Source records:
[Start of Attachment]

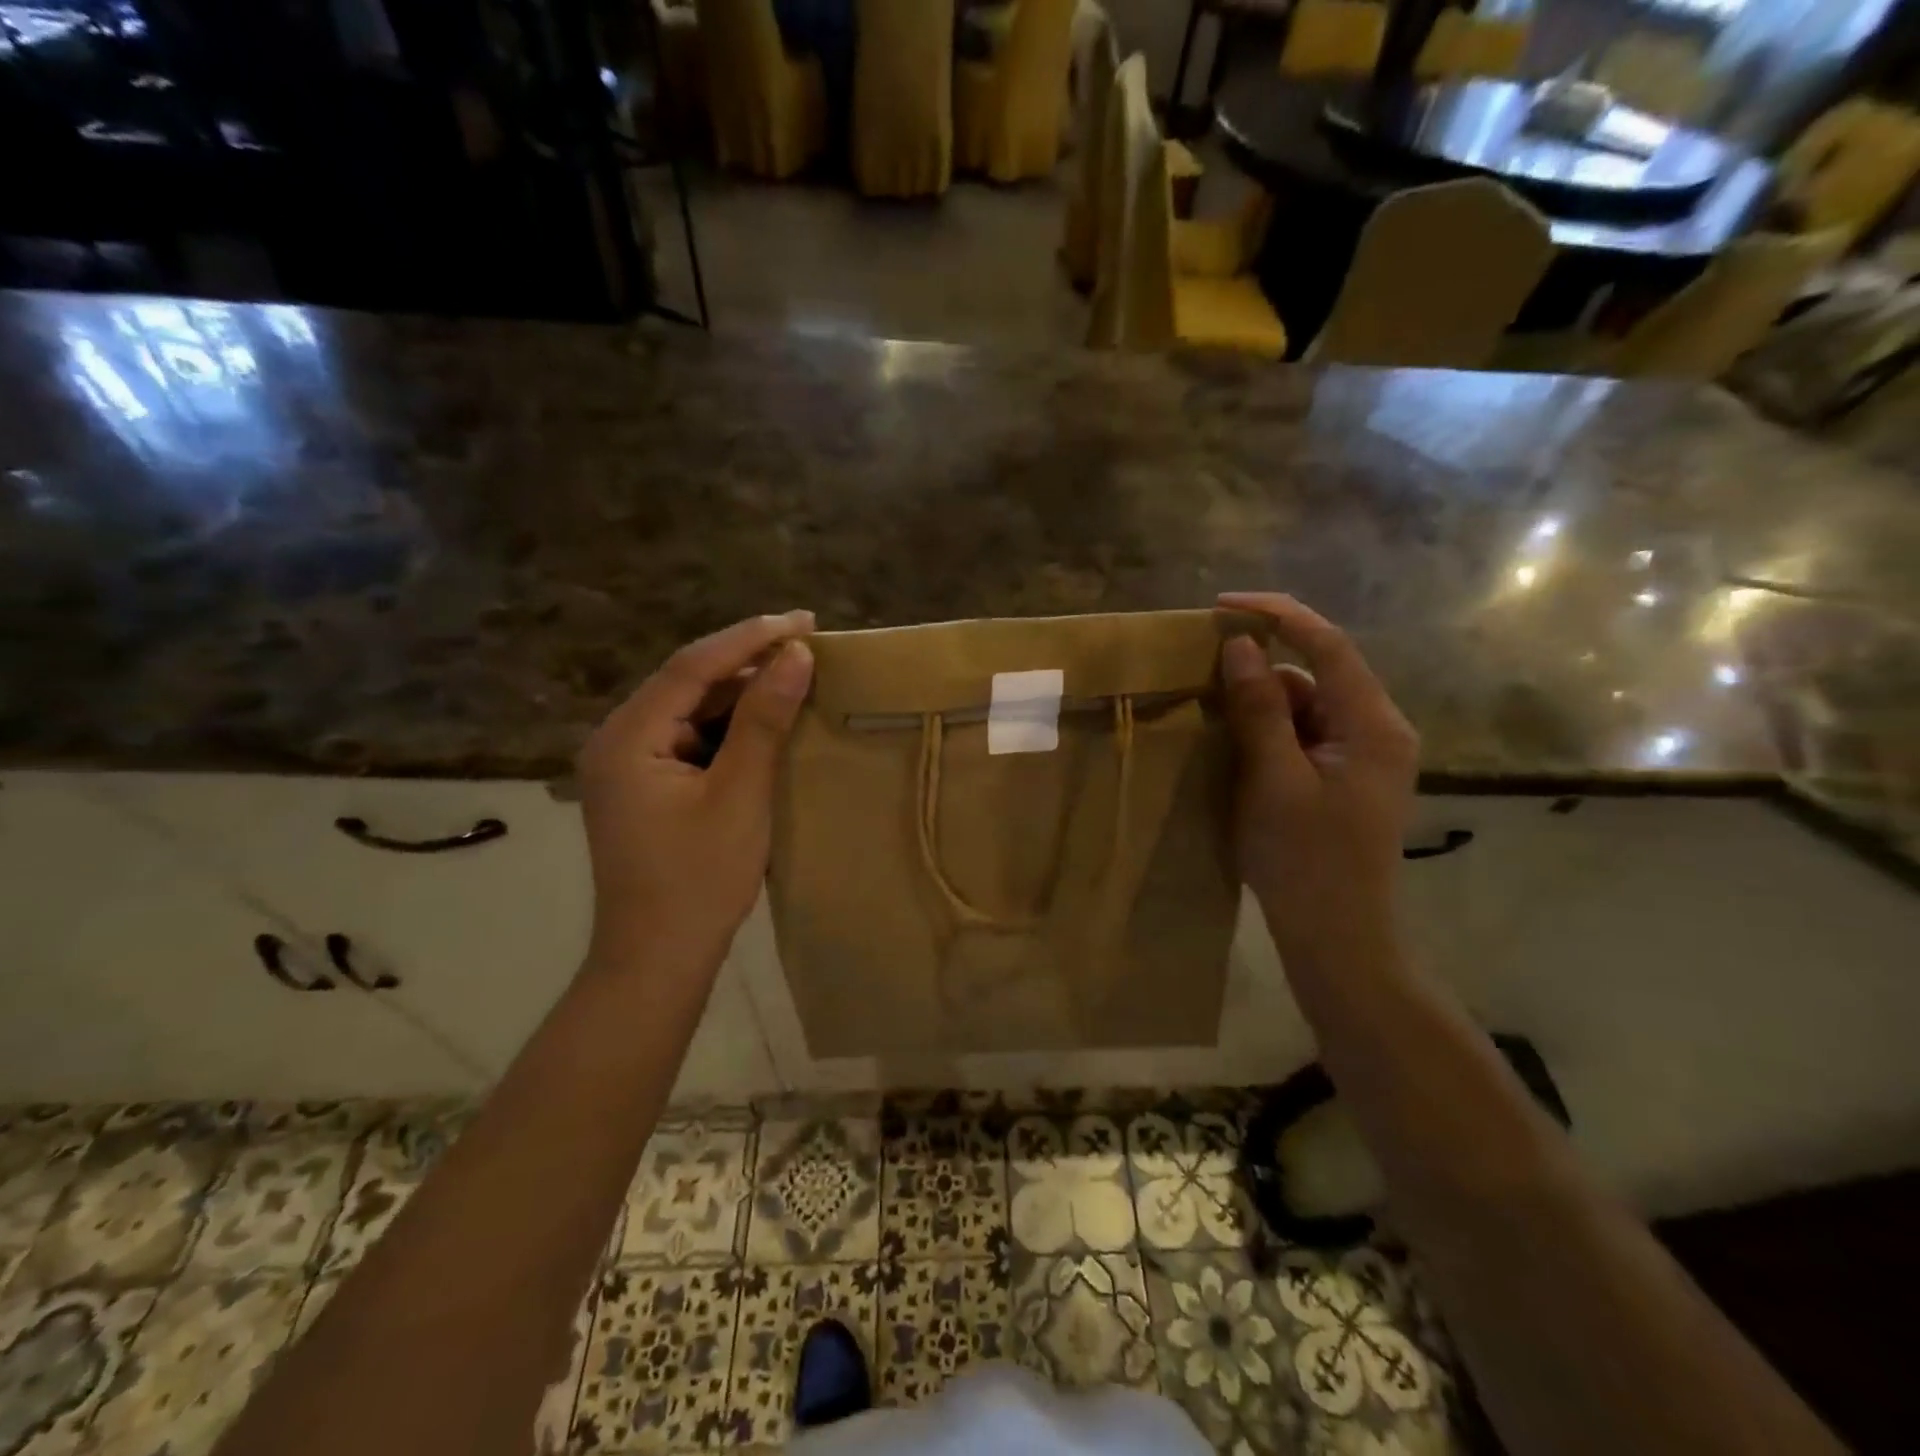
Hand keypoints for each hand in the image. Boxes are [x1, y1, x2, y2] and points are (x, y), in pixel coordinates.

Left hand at [576, 611, 814, 973]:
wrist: (657, 960)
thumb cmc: (699, 880)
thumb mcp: (740, 795)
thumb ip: (764, 721)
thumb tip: (796, 656)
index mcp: (627, 737)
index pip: (691, 667)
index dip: (749, 638)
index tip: (803, 620)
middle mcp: (617, 740)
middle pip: (687, 683)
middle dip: (747, 662)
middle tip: (807, 645)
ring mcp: (627, 765)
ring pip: (690, 710)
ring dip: (741, 694)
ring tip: (796, 676)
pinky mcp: (644, 786)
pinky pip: (689, 738)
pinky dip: (729, 728)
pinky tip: (767, 723)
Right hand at [1217, 593, 1417, 968]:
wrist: (1336, 938)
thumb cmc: (1305, 861)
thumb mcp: (1273, 779)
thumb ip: (1259, 708)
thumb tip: (1239, 645)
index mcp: (1373, 725)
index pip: (1328, 645)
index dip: (1277, 615)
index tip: (1222, 604)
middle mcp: (1377, 730)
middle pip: (1316, 674)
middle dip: (1261, 668)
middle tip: (1203, 670)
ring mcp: (1363, 756)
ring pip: (1306, 706)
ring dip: (1261, 705)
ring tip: (1213, 720)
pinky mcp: (1344, 778)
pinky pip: (1303, 735)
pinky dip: (1269, 733)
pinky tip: (1236, 750)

[End of Attachment]

What you should do: Where the string "hand" turns up in a line of the data above, copy that whole line.

Result of this task:
Hand keypoints for each hand in the image. Boxes are [x1, y1, x2, y2] and points are (x, y), in pixel coordinates.
Left hand at [576, 611, 814, 973]:
Right hand at [1217, 593, 1417, 968]:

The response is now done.